Private Markets: The Trust Test

By Henry Crane, Director

Private markets have moved decisively from the periphery to the centre of asset management. As opportunities in public markets become harder to capture (not least given they’re shrinking) and passive investing continues to dominate flows, private equity, private credit, infrastructure and real estate offer active managers much needed and differentiated return drivers. In the UK, this shift is underpinned by policy momentum. The Mansion House Accord has helped legitimise greater pension fund investment into private markets and is encouraging a broader conversation about how long-term capital can be accessed via pension schemes.

Yet as private markets become more visible and more accessible, the communications challenge has intensified. The question now is how asset managers explain them as they increasingly engage retail investors who have less familiarity with the asset class, less patience for locking in capital and lack tolerance for surprise.

Institutional vs retail: know your audience

For institutional investors, private markets are familiar territory. Those that invest in them accept illiquidity, long-dated commitments and periodic valuations as part of the trade-off for the potential of superior returns. Communications can assume specialist knowledge, internal governance structures and the ability to absorb complexity.

Conversely, many retail investors are encountering them for the first time. For many, the question remains as to whether private markets are inherently unsuitable for this investor base, and these probes will only continue to cause trouble if managers fail to segment and address their different audiences appropriately.

Education, message and channel

The firms navigating this shift most effectively make education the starting point. Managers such as Blackstone, Partners Group and Brookfield have consistently framed private markets as a complement to public assets, not a superior replacement. Future market leaders will spend time explaining how assets are valued and how often, why liquidity constraints exist and how returns are generated over time. Crucially, they will be explicit about what transparency looks like in a private market context, rather than implying it mirrors public markets.

As private markets move ever closer to the retail mainstream, asset managers need to rethink both message and channel. Transparency should not be oversold. Explaining governance, valuation discipline, returns and how they are calculated in plain language goes far in building trust … and when an investment is realised, show what that asset has done for investors.

Digital owned channels will be increasingly important in this effort. Websites, LinkedIn and platforms such as YouTube allow managers to communicate directly with investors. Used well, these channels support ongoing education that reinforces how private markets behave.

Above all, education must be continuous. Retail investors will likely judge credibility over time, particularly when markets turn or liquidity is tested. Asset managers that invest early in clear communication will be better positioned when scrutiny inevitably intensifies.

Regulation, headlines and the Woodford shadow

Scrutiny increases sharply when retail investors are involved.

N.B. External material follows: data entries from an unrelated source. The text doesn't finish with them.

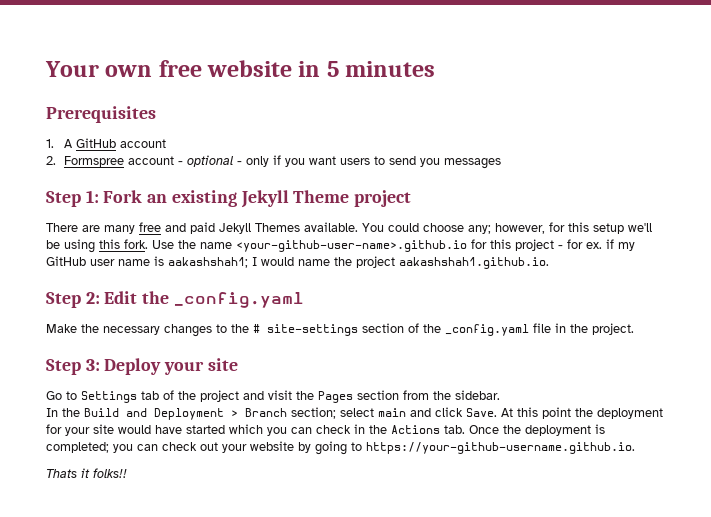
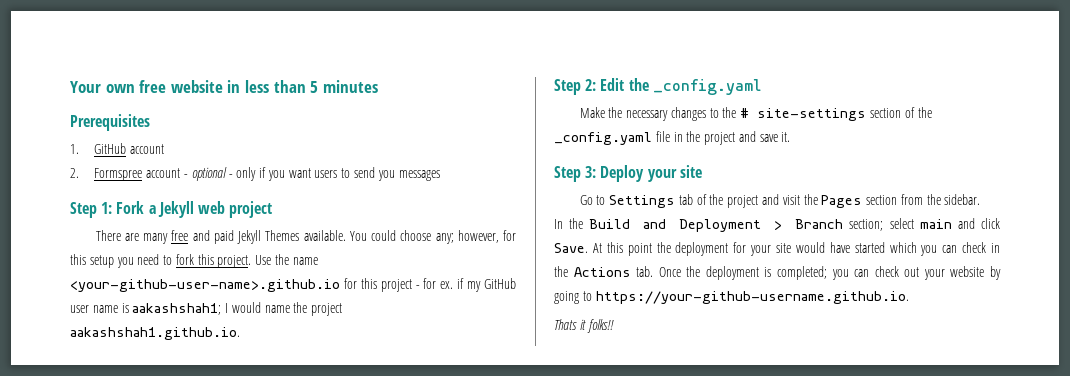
(321, 69) none -> [244,80,306,93] less than
[64,139,74,148] A -> (79, 149) none
[147,190,350,208] an existing Jekyll Theme -> [148,201,225,218] a Jekyll web
[628,223,652,232] [46,239,148,253] we'll be using this fork. -> [116,254,252,268] you need to fork this project.
[592,323,634,335] project. -> [704,131,791,145] project and save it.

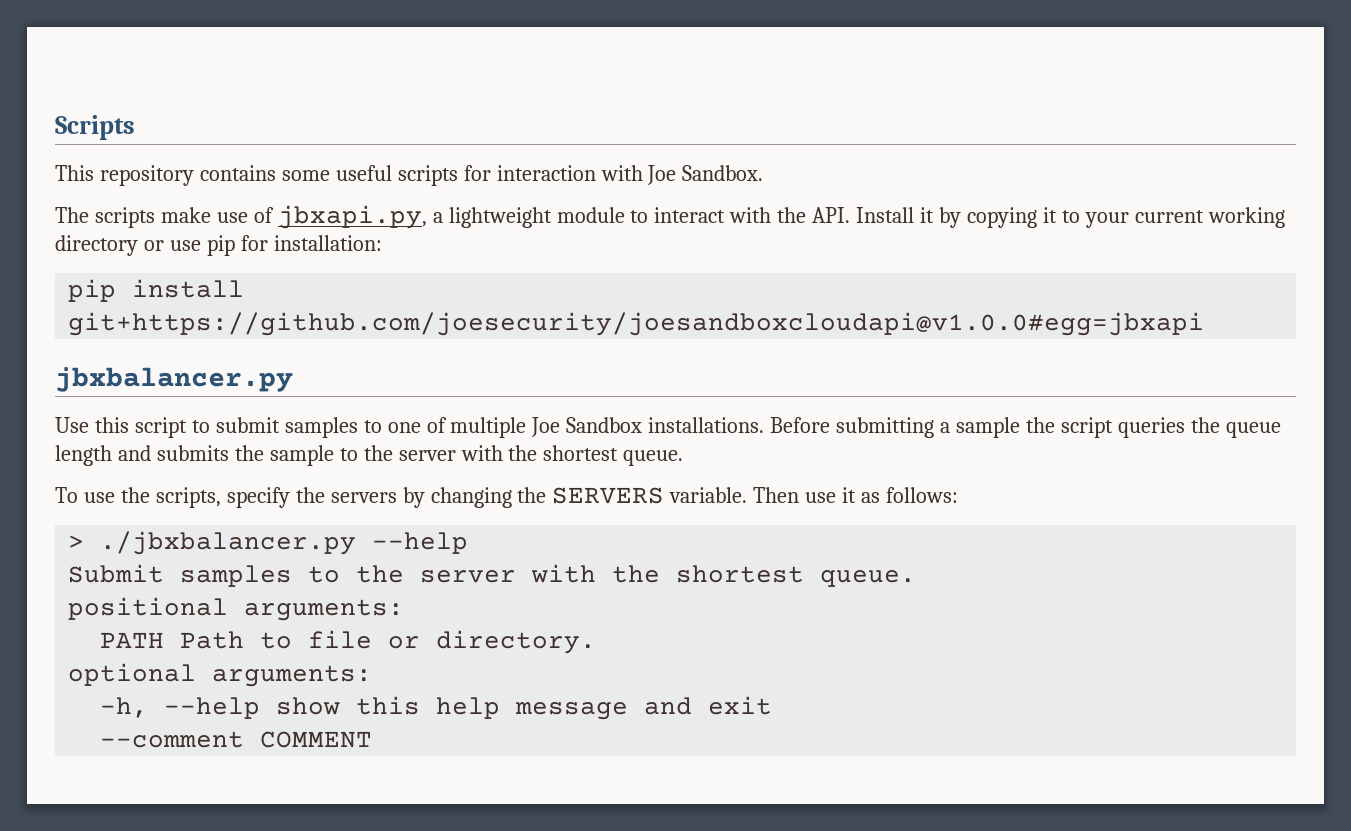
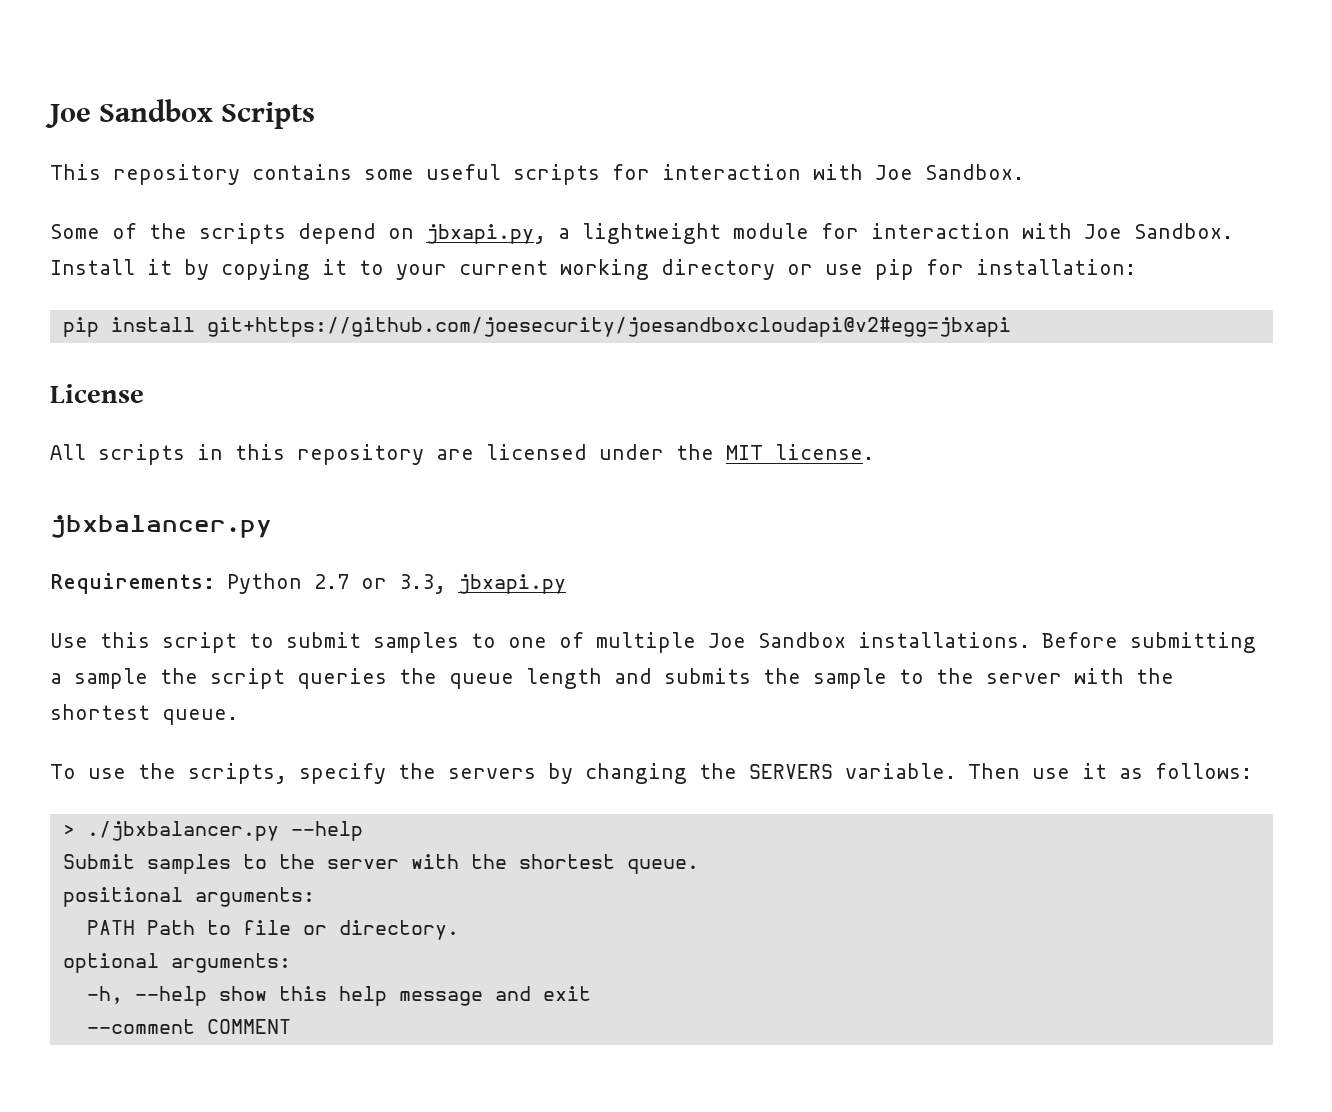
(55, 127) none -> [45,99,214,128] Joe Sandbox
[55,205,851,229] The scripts make use of jbxapi.py, a lightweight module to interact with the API. -> [50,223,1233,244] Some of the scripts depend on jbxapi.py, a lightweight module for interaction with Joe Sandbox.
[68,312,1205,336] [55,367,293,392] git+https://github.com/joesecurity/joesandboxcloudapi@v1.0.0#egg=jbxapi // jbxbalancer.py -> [206,317,1011,337] [50,384,144,403] [50,444,874,465] [50,515,272,538] [50,573,566,594] git+https://github.com/joesecurity/joesandboxcloudapi@v2#egg=jbxapi // License // All scripts in this repository are licensed under the MIT license. // jbxbalancer.py // Requirements: Python 2.7 or 3.3, jbxapi.py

Regulators, consumer groups, investor forums and the financial press are all very alert to potential mis-selling and governance weaknesses when everyday savers are exposed to complex assets.

The Woodford scandal remains a defining reference point in this debate. The ripple effects went far beyond one firm, hardening media and regulatory attitudes and creating a lasting preconception that private or illiquid assets and retail investors are an inherently dangerous mix.

That legacy still shapes how private markets are covered by the media today. Redemption gates, valuation delays or changes to liquidity terms, even when working exactly as designed, risk being framed through a Woodford lens if investors appear surprised or under-informed, especially if they’re retail. In this environment, clarity is not just good practice. It is reputational protection.

Private markets offer genuine opportunities for diversification and long-term growth. But as access broadens, success will depend not only on performance, but on how responsibly those opportunities are communicated. In a post-Woodford world, trust is fragile and transparent communication is a strategic asset in its own right.